How do I choose chunk size? Is there a formula?

No universal formula, but a practical starting heuristic: chunk size ≈ 75-85% of the tokens in the LLM's context window you're allocating per chunk, converted to characters. For most retrieval tasks start with 1000 characters / 200 overlap and benchmark. If your queries are short (< 5 words), smaller chunks (500 chars) retrieve more precisely. If queries are complex multi-sentence questions, larger chunks (1500-2000) preserve reasoning context. Semantic chunking (splitting on topic boundaries rather than character counts) consistently outperforms fixed-size splitting by 15-25% on context recall — worth the extra implementation time.

What are the cold start costs for AWS Lambda with a vector database?

Lambda cold starts for a Python RAG function add 800ms-2s depending on package size. Mitigation: use Lambda layers for heavy dependencies (LangChain, numpy), keep function package under 50MB, and set provisioned concurrency (1-2 instances, ~$15/month) for latency-critical paths. The vector database call (ChromaDB EFS or Pinecone) adds 50-300ms per query.
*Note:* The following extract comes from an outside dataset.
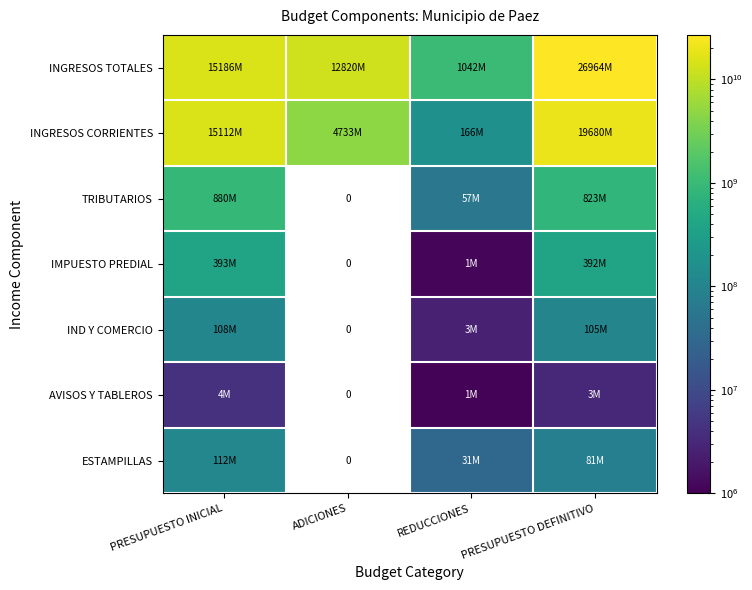

What is the total value across all series at REDUCCIONES?

1301376910.0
Total P95 latency target: < 3 seconds for the full RAG cycle (embed query → retrieve → generate).

Can I run the full RAG pipeline locally without any API costs?

Yes. Use Ollama for local LLM inference (llama3.2 or mistral) and local embeddings (nomic-embed-text), plus ChromaDB as the vector store. All free. Run `ollama pull llama3.2` and `ollama pull nomic-embed-text`, then replace the OpenAI clients with OllamaEmbeddings and ChatOllama in LangChain. On an M2 MacBook Pro, expect 2-4 tokens/sec for llama3.2 70B, or 15-20 tokens/sec for llama3.2 8B. For the Docker deployment in this tutorial, add an Ollama service to the compose file and point your RAG service to it.